**Problem statement**.
In every line of the records, look for "elbow", then report how many lines have it and nothing else.

**Material shown**.
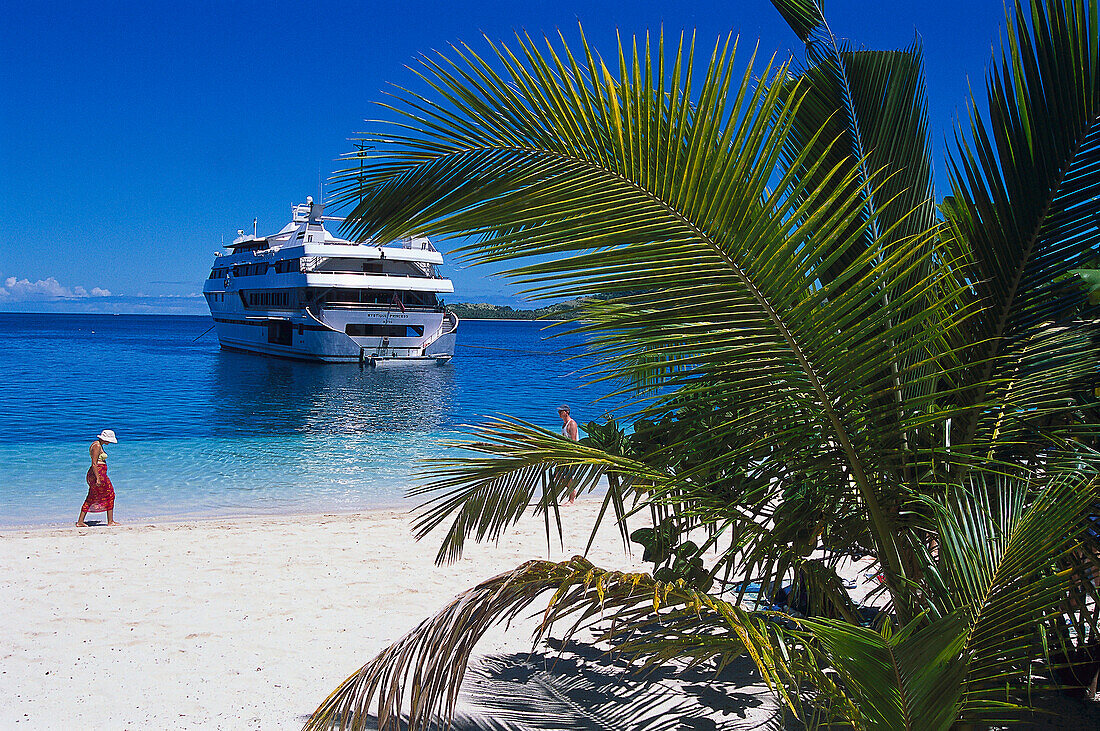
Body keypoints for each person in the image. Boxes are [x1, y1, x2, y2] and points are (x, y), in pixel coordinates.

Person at [76, 430, 119, 527]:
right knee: (109, 494)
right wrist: (98, 478)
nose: (109, 443)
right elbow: (94, 463)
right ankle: (110, 521)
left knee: (93, 495)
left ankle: (81, 521)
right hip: (99, 473)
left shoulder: (97, 444)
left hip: (100, 473)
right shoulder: (97, 446)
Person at [558, 406, 579, 503]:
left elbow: (574, 441)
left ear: (566, 412)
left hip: (571, 454)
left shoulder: (572, 424)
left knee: (568, 475)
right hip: (564, 453)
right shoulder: (564, 424)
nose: (559, 412)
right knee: (558, 475)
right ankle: (572, 491)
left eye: (560, 411)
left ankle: (572, 497)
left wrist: (570, 455)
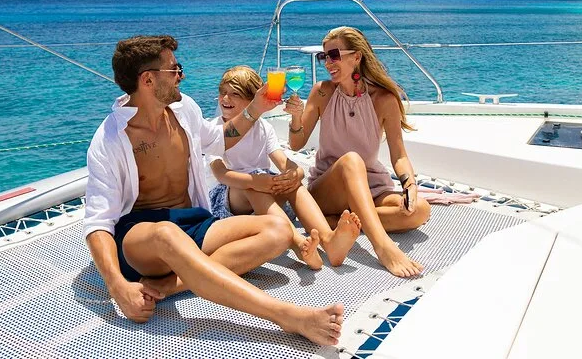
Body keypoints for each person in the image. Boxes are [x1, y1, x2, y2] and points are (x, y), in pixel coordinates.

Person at [84, 35, 343, 346]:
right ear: (148, 80)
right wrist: (117, 287)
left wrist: (255, 109)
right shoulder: (110, 139)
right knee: (166, 233)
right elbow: (98, 223)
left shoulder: (183, 109)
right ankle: (286, 315)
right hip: (142, 238)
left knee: (278, 230)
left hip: (193, 224)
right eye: (174, 69)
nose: (181, 75)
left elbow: (219, 139)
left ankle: (170, 285)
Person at [284, 26, 431, 278]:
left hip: (371, 187)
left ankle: (335, 222)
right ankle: (382, 246)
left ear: (357, 57)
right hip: (328, 189)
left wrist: (409, 184)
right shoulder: (322, 92)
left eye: (334, 55)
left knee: (420, 210)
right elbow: (296, 144)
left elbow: (399, 154)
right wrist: (296, 118)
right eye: (324, 56)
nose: (328, 62)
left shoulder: (384, 100)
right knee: (352, 160)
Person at [208, 66, 362, 270]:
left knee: (293, 184)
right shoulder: (215, 130)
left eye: (235, 94)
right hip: (230, 199)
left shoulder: (264, 128)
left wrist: (295, 174)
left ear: (253, 100)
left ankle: (329, 240)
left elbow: (284, 163)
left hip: (264, 190)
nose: (225, 98)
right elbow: (221, 174)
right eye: (223, 92)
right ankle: (300, 246)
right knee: (253, 186)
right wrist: (256, 182)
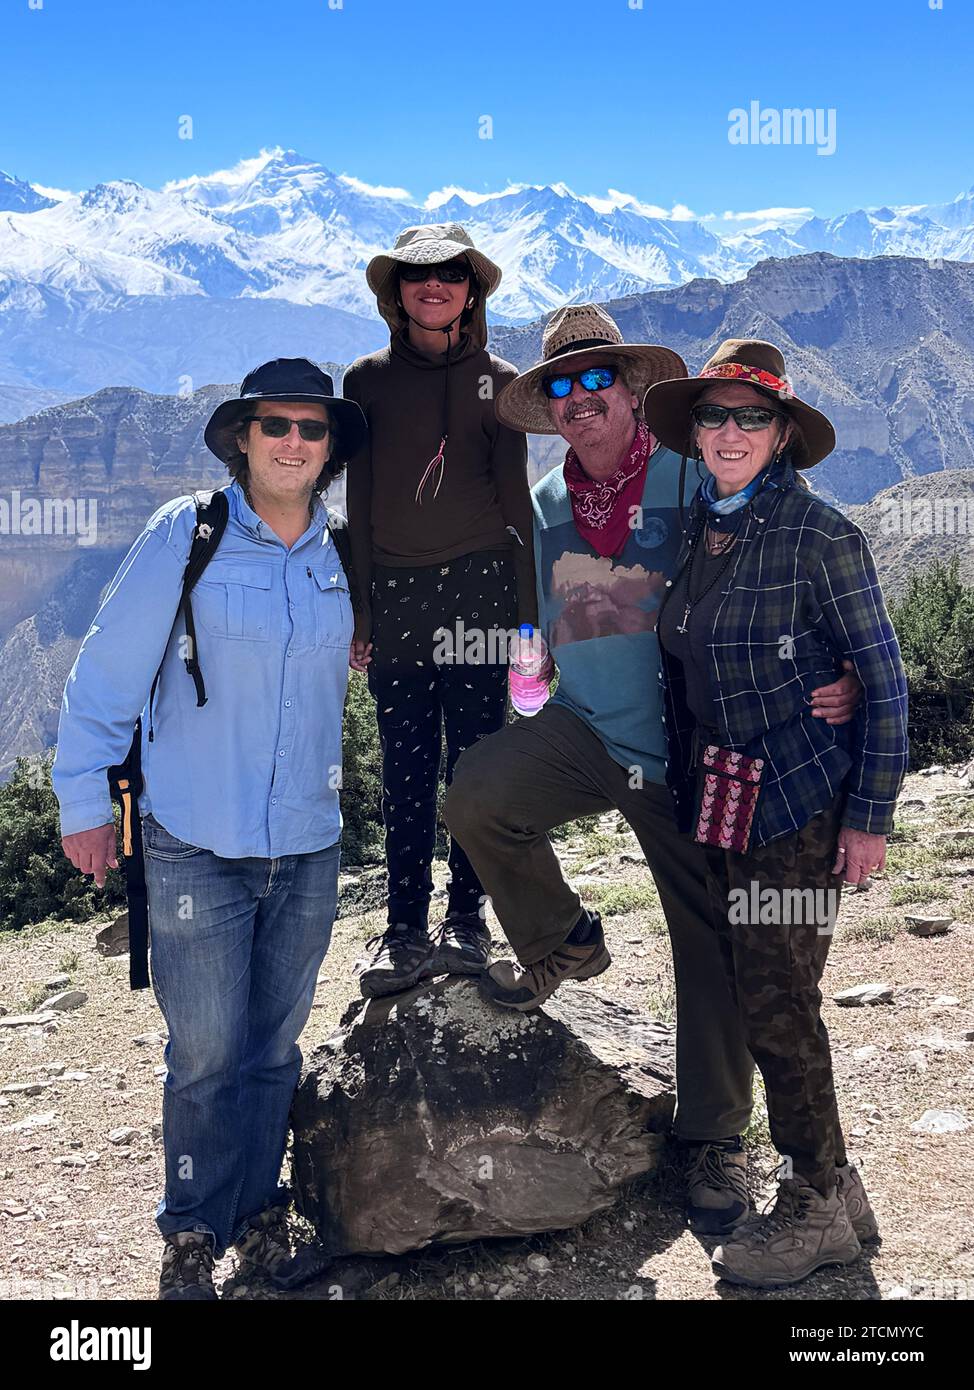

**Answer for the task**.
8